Aging impairs skeletal muscle mitochondrial bioenergetic function

Abstract

This study investigated the influence of age on the functional status of mitochondria isolated from skeletal muscle of C57BL/6 mice aged 3 and 18 months. We hypothesized that skeletal muscle mitochondria isolated from aged animals will exhibit a decreased respiratory function. Mitochondrial respiratory functional measures (ie, State 3 and 4 respiration, respiratory control ratio and number of nanomoles of ADP phosphorylated by nanomoles of O(2) consumed per mitochondrion) and biochemical markers of oxidative damage (aconitase activity, protein carbonyl derivatives, sulfhydryl groups, and malondialdehyde) were measured in isolated mitochondrial suspensions.

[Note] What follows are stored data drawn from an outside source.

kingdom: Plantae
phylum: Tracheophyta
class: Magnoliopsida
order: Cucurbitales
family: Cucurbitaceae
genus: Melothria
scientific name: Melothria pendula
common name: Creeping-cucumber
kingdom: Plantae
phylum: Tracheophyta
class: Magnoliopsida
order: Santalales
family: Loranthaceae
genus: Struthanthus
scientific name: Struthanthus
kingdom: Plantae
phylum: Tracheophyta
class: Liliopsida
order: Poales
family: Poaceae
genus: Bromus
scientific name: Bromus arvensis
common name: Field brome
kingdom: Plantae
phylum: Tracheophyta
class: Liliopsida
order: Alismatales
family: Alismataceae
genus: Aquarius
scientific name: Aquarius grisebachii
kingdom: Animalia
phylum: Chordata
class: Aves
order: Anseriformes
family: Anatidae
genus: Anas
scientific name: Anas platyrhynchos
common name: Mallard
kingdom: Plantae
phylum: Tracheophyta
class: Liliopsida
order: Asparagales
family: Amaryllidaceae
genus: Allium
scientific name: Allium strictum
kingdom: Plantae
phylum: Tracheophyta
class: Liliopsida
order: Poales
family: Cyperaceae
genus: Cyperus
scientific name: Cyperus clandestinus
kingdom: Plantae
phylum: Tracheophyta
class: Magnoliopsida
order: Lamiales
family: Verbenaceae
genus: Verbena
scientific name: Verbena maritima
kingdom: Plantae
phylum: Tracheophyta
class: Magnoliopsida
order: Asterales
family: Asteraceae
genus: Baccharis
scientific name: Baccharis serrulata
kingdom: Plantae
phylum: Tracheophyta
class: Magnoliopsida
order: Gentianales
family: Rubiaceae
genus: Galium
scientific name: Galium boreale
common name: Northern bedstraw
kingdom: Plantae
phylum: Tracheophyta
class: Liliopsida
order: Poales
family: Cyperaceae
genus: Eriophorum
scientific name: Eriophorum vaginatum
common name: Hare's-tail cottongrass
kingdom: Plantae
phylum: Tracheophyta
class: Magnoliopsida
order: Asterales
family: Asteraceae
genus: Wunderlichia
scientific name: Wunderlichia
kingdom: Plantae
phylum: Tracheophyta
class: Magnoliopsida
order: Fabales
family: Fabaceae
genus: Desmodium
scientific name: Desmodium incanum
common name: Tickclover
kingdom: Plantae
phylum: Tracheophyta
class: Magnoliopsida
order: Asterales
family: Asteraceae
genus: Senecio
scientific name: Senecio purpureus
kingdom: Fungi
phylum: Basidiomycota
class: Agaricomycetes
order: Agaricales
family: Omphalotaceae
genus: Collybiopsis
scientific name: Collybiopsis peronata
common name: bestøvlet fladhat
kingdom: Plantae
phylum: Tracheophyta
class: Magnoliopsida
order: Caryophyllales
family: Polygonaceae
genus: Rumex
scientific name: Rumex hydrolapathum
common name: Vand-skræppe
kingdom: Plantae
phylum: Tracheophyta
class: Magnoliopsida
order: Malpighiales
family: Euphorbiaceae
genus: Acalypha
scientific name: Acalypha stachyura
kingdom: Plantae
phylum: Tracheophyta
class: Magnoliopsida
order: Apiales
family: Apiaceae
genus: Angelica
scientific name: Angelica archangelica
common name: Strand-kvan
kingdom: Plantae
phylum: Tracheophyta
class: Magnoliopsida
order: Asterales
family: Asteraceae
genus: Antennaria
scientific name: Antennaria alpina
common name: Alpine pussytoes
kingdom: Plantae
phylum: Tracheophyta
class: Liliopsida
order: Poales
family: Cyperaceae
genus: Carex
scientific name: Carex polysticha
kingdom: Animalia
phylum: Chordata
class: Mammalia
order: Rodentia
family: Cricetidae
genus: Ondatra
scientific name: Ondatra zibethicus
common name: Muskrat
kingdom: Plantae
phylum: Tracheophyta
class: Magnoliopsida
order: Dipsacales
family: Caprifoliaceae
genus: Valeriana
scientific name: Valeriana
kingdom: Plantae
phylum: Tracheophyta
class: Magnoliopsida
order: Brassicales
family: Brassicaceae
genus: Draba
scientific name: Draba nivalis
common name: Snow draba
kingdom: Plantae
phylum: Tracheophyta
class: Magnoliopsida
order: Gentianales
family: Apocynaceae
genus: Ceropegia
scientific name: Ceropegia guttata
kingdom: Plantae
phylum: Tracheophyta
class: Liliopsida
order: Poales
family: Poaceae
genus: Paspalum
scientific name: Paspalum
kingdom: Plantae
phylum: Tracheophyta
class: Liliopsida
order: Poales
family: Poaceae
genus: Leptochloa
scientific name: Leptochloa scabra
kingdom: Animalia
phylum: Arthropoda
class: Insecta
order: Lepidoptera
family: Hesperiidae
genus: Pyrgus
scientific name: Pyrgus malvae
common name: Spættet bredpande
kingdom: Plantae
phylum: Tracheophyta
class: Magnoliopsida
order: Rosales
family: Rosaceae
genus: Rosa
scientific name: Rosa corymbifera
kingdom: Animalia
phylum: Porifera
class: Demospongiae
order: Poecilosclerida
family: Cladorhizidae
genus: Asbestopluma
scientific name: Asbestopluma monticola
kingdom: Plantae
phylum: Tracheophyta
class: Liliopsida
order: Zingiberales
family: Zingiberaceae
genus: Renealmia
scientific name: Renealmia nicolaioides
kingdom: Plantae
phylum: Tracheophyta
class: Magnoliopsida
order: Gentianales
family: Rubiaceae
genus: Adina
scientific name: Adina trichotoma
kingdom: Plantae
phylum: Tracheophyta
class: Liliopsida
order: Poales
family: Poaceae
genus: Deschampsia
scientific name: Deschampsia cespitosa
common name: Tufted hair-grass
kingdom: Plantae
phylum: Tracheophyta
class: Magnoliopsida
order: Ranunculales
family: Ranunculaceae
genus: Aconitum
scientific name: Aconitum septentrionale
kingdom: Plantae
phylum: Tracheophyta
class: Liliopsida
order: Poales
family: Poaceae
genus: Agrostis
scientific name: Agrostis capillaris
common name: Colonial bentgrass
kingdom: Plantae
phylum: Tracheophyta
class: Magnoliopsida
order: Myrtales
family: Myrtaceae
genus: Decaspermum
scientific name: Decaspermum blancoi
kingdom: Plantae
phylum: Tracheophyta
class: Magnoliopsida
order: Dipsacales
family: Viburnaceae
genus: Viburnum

Along with traditional tests of mitochondrial function, an in vitro repetitive ADP-stimulation test was used to evaluate the mitochondrial capacity to reestablish the homeostatic balance between successive ADP stimulations. The number of mitochondria per mitochondrial suspension, calculated by transmission electron microscopy, was used to normalize functional and biochemical data. Our results confirm the existence of an age-associated decline in mitochondrial function of mixed skeletal muscle, which is significantly correlated with higher levels of mitochondrial oxidative damage.

Figure 1.

Methodological procedures to quantify the mitochondrial concentration in each suspension. (A) The number of mitochondria per micrometer was assessed by counting the mitochondria that were situated under the four lines crossing the center of the micrograph; the final number of mitochondria per micrometer was established as the mean value of the four counts. The number of mitochondria per square meter was evaluated by counting the total mitochondria present in each micrograph. (B) Assessment of the correction factor for centrifugation-induced compaction, in order to adjust the data drawn from the microscopic evaluation of the pellet to the real volume of the mitochondrial suspension.

Figure 2.

Repetitive ADP-stimulation test. See text for detailed description.

Figure 3.

Functional data obtained from skeletal muscle mitochondria isolated from young and mature animals with Complex I–linked substrates, pyruvate (5 mM) and malate (2 mM), in the repetitive ADP-stimulation test. Data are mean ± standard deviation. State 3 and State 4 respiratory rates are expressed as nanomoles of O₂ consumed per mitochondrion. Filled bars: young animals; open bars: mature animals. *Age differences (p < .05); ⁺significantly different from first cycle; ^#significantly different from first and second cycle; †significantly different from all ADP cycles (p < .05).

Figure 4.

Schematic representation of the Assay IV (6 ADP cycles) from the repetitive ADP-stimulation test in one young animal (A) and one mature animal (B).

Figure 5.

Acute biochemical alterations induced by the repetitive ADP-stimulation test in skeletal muscle mitochondria isolated from young and mature animals. Data are mean ± standard deviation. All data are expressed per mitochondrion. Data from protein carbonyl derivatives and cytochrome c are expressed as optical density arbitrary units per mitochondrion. Filled bars: young animals; open bars: mature animals. *Age differences (p < .05); ⁺significantly different from prestimulation (p < .05).